American baseball player (born 1952)

Reginald Sherard Walton (born October 24, 1952) is a former professional baseball player. He played for the Seattle Mariners and Pittsburgh Pirates of Major League Baseball (MLB). He played the 1980 and 1981 seasons for the Seattle Mariners and his final season for the Pirates in 1982. His batting average was .250, and he played outfield.

Walton attended Compton High School and Compton College in Compton, California, where he was named to the All-Western State Conference team in both baseball and football.

The San Francisco Giants drafted Walton in the 1972 MLB draft. He was a California League All-Star in 1974. The Giants later released him, and he played two seasons in the Mexican Baseball League.
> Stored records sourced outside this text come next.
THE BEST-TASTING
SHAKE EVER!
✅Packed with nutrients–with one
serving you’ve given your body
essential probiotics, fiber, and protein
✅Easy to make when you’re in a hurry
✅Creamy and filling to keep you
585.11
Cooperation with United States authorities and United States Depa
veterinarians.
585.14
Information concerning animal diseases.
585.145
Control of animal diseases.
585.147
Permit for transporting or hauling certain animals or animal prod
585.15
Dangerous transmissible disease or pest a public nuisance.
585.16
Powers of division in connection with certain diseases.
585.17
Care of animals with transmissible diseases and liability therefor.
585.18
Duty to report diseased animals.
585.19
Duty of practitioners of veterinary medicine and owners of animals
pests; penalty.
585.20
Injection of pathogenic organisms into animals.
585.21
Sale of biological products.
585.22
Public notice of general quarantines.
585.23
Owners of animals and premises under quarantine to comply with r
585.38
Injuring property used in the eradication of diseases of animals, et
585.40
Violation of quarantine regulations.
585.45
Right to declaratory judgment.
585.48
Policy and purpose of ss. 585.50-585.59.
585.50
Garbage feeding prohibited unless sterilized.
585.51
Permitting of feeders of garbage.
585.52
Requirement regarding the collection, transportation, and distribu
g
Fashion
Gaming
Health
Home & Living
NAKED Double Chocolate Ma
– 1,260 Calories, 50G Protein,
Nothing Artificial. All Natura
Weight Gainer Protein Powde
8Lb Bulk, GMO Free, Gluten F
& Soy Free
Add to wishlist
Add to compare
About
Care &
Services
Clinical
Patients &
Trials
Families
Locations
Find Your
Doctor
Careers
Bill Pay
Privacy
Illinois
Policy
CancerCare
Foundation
In 1978, he led the Triple-A Spokane Indians in batting average and runs.

The Mariners called up Walton on June 11. He had an RBI single in his first at bat with Seattle, though he spent much of his first month in MLB on the bench before returning to the minors. He returned to the majors in late August, hitting his first home run in his first plate appearance, a pinch-hit, two-run dinger on August 25. 1980 was his most productive MLB season, batting .277 with two home runs and nine RBI in 31 games. He played in eight games for the Mariners in 1981.

Seattle traded Walton to the Pirates during spring training in 1982. He returned to the majors for a month while Dave Parker went on the disabled list. Walton played in 13 games, starting once and batting .200. He played in the minors in 1983. In 10 seasons in Minor League Baseball, Walton had a .299 batting average and 77 home runs.